あなたの友人が言ったこと――、それと同じような内容を私たちは日々ネット上で見聞きしていますね。


指摘例4

(コメント欄より)

H長司祭様が全地公会議を神聖なものとして取り扱っておられることはまさにその通りだと私も同意しております。しかしながら、長司祭様が神聖なものと認める9つの全地公会議の内の実に5つまでが、――教会にとって不可欠な基盤としてイエス・キリストによって造られた聖ペテロの座(Chair of St. Peter)の神聖な機構およびその永続性――を詳述する明確なる内容を盛り込んでいます。しかしながら、H長司祭様の解説によりますと、教会に必須な諸機能およびその権威に関し、聖ペテロの座は完全に無視される形になってしまっています。

長司祭様は教会大分裂(1054)以前の五頭政治の第一総主教としての「Elder Rome」の首位性、これに対しては大いに栄誉と敬意を示しておられます。ですが、それは依然として教えや福音宣教のための教会生活においてなんら重要な役割を果していないという理解のされ方をしています。例えば、ニカイア公会議(787)のことを考えてみてください。この公会議において、使徒的聖座(Apostolic See)の審査および参加なしには諸公会議は「法的に"by law"」全地公会議にはなり得ないということが記されてあります。

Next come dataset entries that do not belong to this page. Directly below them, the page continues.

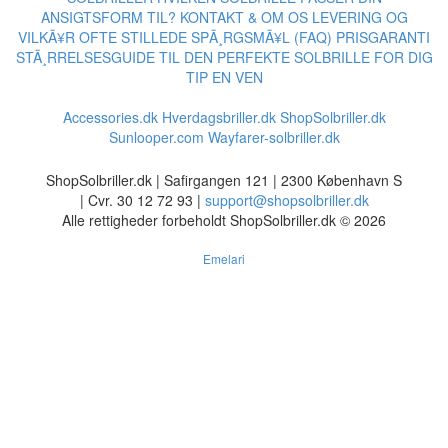
ANSIGTSFORM TIL?
KONTAKT & OM OS
LEVERING OG
VILKÃ¥R
OFTE STILLEDE SPÃ¸RGSMÃ¥L (FAQ)
PRISGARANTI
STÃ¸RRELSESGUIDE TIL DEN PERFEKTE SOLBRILLE FOR DIG
TIP EN VEN
Accessories.dk
Hverdagsbriller.dk
ShopSolbriller.dk
Sunlooper.com
Wayfarer-solbriller.dk
ShopSolbriller.dk | Safirgangen 121 | 2300 København S
| Cvr. 30 12 72 93 |
support@shopsolbriller.dk
Alle rettigheder forbeholdt ShopSolbriller.dk © 2026
Emelari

勿論、ニカイアの主教たちはそれをでっち上げたわけではありませんし、それは、――初代議長である聖ペテロに対し主ご自身により与えられたある種の諸権利や特権に照らして考えてみた時、ローマの関与が不可欠であるとみられていた――それ以前の数世紀にまで溯ります。なぜそんな事があり得ようかと多くの人は驚きいぶかしがるかもしれません。ですが、こういった事が、長司祭様のお考えになる権威観、公会議観、教義産出観において無視されているのはやはり事実だと思います。

 

所感


私はこれらのやり取りを読みながら、プロテスタント時代に仲間たちと行なったディスカッションのことを思い出しました。例えば、聖書正典のテーマに関して言えば、カルヴァンの「聖書の自己証明(アウトピストス)」および聖霊による「内的証言」という主張。それから、聖書解釈のテーマに関して言えば、ディスペンセーション主義「ヘブル的視点」の信奉する「字義的解釈」や、ヘブル的ルーツ運動の「聖書的ヘブライ的思考 vsこの世的ギリシア思考」、それからカリスマ・ペンテコステ主義の領域でしばし見受けられる「霊的・感覚的・主観的」確信にもとづく教義正統性の主張などです。


これらにはいずれも、正統性や権威の源泉や根拠を何に置くかという根本問題をめぐっての各派の多様な回答のあり方が表されていると思います。


いずれも、その体系の内側にいる人々にとってそれなりに納得のゆく回答にはなり得ても、外側にいる人には恣意性・主観性の域を出ない不満足な回答しか提供できておらず、内輪でしか通用しないロジックという感が拭えません。そしてそれが「内輪でしか通じない」がゆえに、あるグループはその主観性や矛盾をカモフラージュし、体系を守るべく、往々にして「内側にいる人」の霊的・知的・方法論的優越性およびそれに対比するところの「外側にいる人」の劣等性・盲目性をさまざまな方法で際立たせようとします。

 

これは、真理の側につきたいという人間の純粋な願いと共に、(正統的)体系の内側にいることで得られる安定感を求める人間の求め、そしてある場合にはその中に霊的プライド、エリート意識が秘かに混入してしまっているケースもなきにしもあらずだと思います。自分を含めこの誘惑から完全に自由な人はおそらくこの世に皆無なのではないかと思います。


同様のジレンマが、「どの教会会議が全地公会議であるのか、どのように知ることができるのか」という問いを巡る冒頭の回答の内にも存在しているように思われてなりません。自分の信じている信仰内容や体系や立場がひとりよがりなものであるのかどうかを知る一つの良い方法は、このようなオープン・ディスカッションの場でそれが多種多様な人々の批評眼にどのように映っているのか、当事者はそれに対しどのように応答しているのか、それははたして耐久し得るのか、あるいは耐久し得ないのかを冷静に見つめることではないかと思います。